DOI: 10.1002/acm2.70671 ISSN: 1526-9914

Dual‐scan conformal cone‐beam CT for targeted image‐quality improvement using dynamic collimation

Yuxiang Liu, Siqi Yuan, Xin Feng, Jianrong Dai

Abstract

Background

Cone‐beam computed tomography (CBCT) is routinely used for image guidance in radiation therapy, but conventional full‐field CBCT acquisition may expose anatomically irrelevant regions and generate substantial scatter, which degrades soft‐tissue contrast and limits the accuracy of target localization and adaptive radiotherapy workflows. A clinically practical imaging strategy should improve image quality in the region of clinical interest while preserving sufficient full‐field anatomical information for patient setup and dose‐related assessment.

Purpose

To improve image quality within clinically relevant regions without increasing the total imaging dose, this study developed a dual‐scan conformal cone‐beam CT method using dynamic collimation.

Methods

A dual‐scan conformal acquisition strategy using dynamic collimation was designed. Dynamic collimation was defined as angle‐dependent shaping of the X‐ray field around a preplanned target region; it was implemented with a multi‐leaf collimator model in the digital phantom and patient‐data simulations and with the movable kV collimator in the physical phantom measurement. Collimator positions were calculated from forward projections of the target region, and a target‐region‐based intensity‐optimization model was used to allocate more photons to projection angles and detector regions contributing to the target region.
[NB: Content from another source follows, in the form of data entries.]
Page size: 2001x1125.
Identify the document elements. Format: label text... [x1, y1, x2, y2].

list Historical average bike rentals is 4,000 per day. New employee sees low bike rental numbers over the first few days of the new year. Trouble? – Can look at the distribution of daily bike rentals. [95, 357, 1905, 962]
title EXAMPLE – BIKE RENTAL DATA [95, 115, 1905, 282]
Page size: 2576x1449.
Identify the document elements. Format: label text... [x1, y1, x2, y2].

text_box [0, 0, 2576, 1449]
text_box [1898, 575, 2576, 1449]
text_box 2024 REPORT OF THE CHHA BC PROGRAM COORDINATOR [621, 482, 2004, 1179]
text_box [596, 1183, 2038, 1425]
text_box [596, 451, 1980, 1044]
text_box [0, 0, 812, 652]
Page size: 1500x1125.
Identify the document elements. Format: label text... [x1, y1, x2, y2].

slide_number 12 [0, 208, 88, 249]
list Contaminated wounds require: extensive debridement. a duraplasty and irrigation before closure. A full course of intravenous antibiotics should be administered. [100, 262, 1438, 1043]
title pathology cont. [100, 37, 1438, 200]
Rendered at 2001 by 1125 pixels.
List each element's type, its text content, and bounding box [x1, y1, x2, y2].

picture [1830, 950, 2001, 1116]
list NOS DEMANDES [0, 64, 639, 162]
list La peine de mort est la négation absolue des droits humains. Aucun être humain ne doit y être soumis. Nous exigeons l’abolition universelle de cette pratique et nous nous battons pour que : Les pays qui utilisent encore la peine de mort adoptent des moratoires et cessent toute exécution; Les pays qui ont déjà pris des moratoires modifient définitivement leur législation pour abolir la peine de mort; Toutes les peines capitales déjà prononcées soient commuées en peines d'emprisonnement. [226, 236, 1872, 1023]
The dual‐scan protocol, consisting of a low‐dose full‐field‐of‐view (FOV) scan and a higher‐dose conformal scan, was reconstructed using a regularized weighted least‐squares algorithm with anisotropic total‐variation regularization. The method was evaluated using a FORBILD head phantom, patient planning CT datasets, and an anthropomorphic head phantom measured on a Varian Edge on‐board imaging system.

Results

The proposed method achieved the best overall image quality among the compared methods. In the FORBILD phantom, for target region 1 (VOI1), SSIM increased from 0.702 to 0.855, CNR increased from 0.514 to 1.463, and SNR1/SNR2 increased from 33.8/32.8 to 113.1/114.6 compared with conventional FDK reconstruction. In the prostate cancer case, CNR increased from 0.44 to 1.94, and SNR1/SNR2 increased from 25.6/23.3 to 74.6/82.4. In the measured anthropomorphic head phantom, CNR improved from 1.036 to 2.379, and SNR1/SNR2 improved from 42.8/50.1 to 89.8/98.0.

Conclusion

The proposed dual‐scan conformal CBCT strategy using dynamic collimation improves local image quality in the clinically relevant target region while maintaining full‐FOV information through the two‐scan protocol. This method may provide a practical route toward patient‐specific CBCT guidance for adaptive radiotherapy.